Your primary goal for monitoring Quora, is identifying questions relevant to your business and industry that you should answer. If someone posts a question about your company and there is no representation from your company among a stream of answers, that is a lost opportunity to guide the message (or deflect negative sentiment). Add your company’s name as a Google Alert to find these types of questions and inquiries.
Your 10 Minute Checklist
Now that you have set up a consolidated platform for monitoring your social media presence, you can implement a new habit of opening your social networks and checking your emails first thing in the morning to find relevant information.
Check for Twitter chatter about your company and its competitors. You can do this through TweetDeck, Social Inbox, or through bookmarked or saved streams on Twitter.com.
Log in to Facebook to scan for comments, private messages, and reviews. Keep your company’s Facebook page bookmarked in your web browser and stay logged in to your account to save time.
Read your LinkedIn group digest and scan your Company Page for new comments.
Check your email for Google Alerts for brand mentions and industry-related content via Quora, Google+, blogs, or other sources and publications.
As time goes by and you develop better and more effective social media habits, you should make sure you also have a system in place to measure your success. (After all, you want data to prove those golden ten minutes are paying off, right?)
Reflect on the goal you set in the beginning of this ebook.

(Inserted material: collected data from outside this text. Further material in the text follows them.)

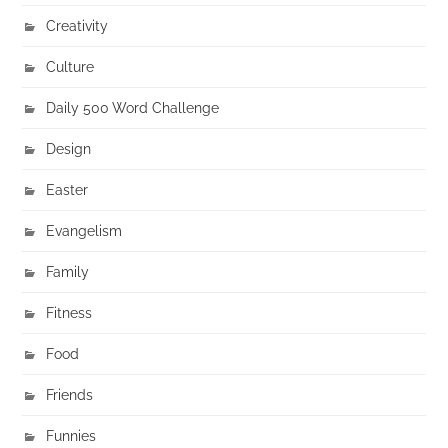
Creativity
Culture
Daily 500 Word Challenge
Design
Easter
Evangelism
Family
Fitness
Food
Friends
Funnies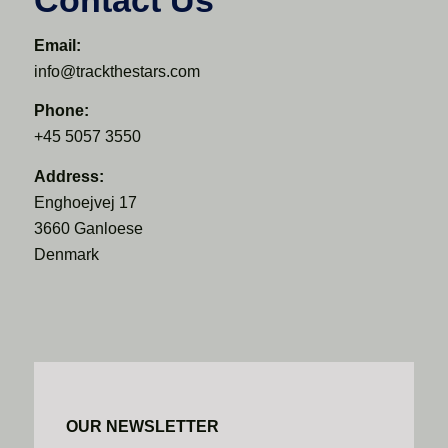
Email:
info@trackthestars.com
Phone:
+45 5057 3550
Address:
Enghoejvej 17
3660 Ganloese
Denmark
OUR NEWSLETTER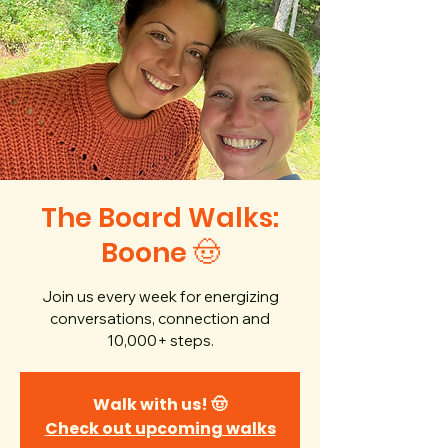
The Board Walks:
Boone 🤠
Join us every week for energizing
conversations, connection and
10,000+ steps.
Walk with us! 🤠
Check out upcoming walks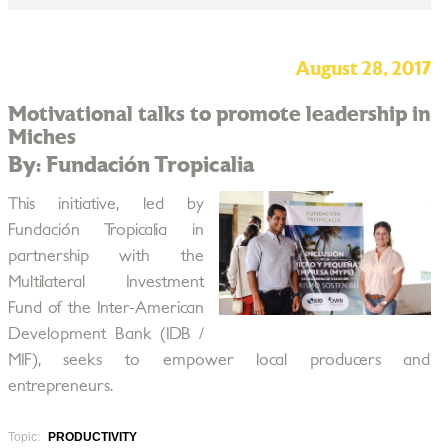
August 28, 2017
Motivational talks to promote leadership in
Miches
By: Fundación Tropicalia
This initiative, led by
Fundación Tropicalia in
partnership with the
Multilateral Investment
Fund of the Inter-American
Development Bank (IDB /
MIF), seeks to empower local producers and
entrepreneurs.
Topic:
PRODUCTIVITY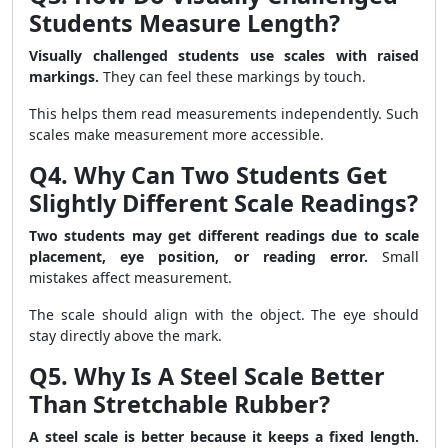
Students Measure Length?
Visually challenged students use scales with raised
markings.
They can feel these markings by touch.
This helps them read measurements independently. Such
scales make measurement more accessible.
Q4. Why Can Two Students Get
Slightly Different Scale Readings?
Two students may get different readings due to scale
placement, eye position, or reading error.
Small
mistakes affect measurement.
The scale should align with the object. The eye should
stay directly above the mark.
Q5. Why Is A Steel Scale Better
Than Stretchable Rubber?
A steel scale is better because it keeps a fixed length.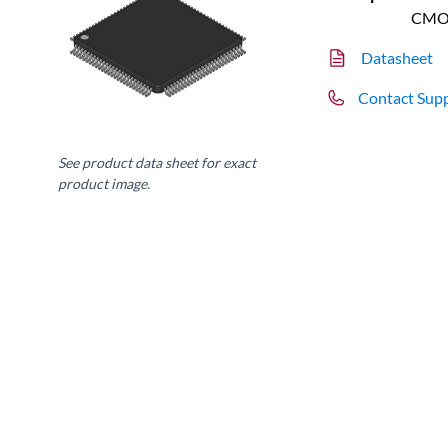
CMO
Datasheet
Contact Sup
See product data sheet for exact
product image.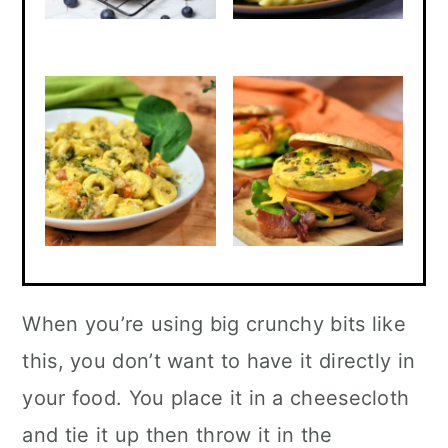
When you’re using big crunchy bits like
this, you don’t want to have it directly in
your food. You place it in a cheesecloth
and tie it up then throw it in the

If your goal was marketing-related, you should use tools like Google Analytics, HubSpot, or another tool to monitor the amount of traffic, leads, and customers you’re generating through social media channels as a result of your efforts.
If thought leadership was one of your goals, has there been an increase in the volume of blog and news articles written about your company? Has there been an increase in links? Links are a fantastic indication that people are using you as a resource and want to send their readers to your content. (And it’s a double win for SEO!)
No matter what the goal, be sure to monitor your metrics over time. If you decide to begin spending more than just ten minutes into your social media monitoring efforts, your success should correlate with the additional work you’re putting in!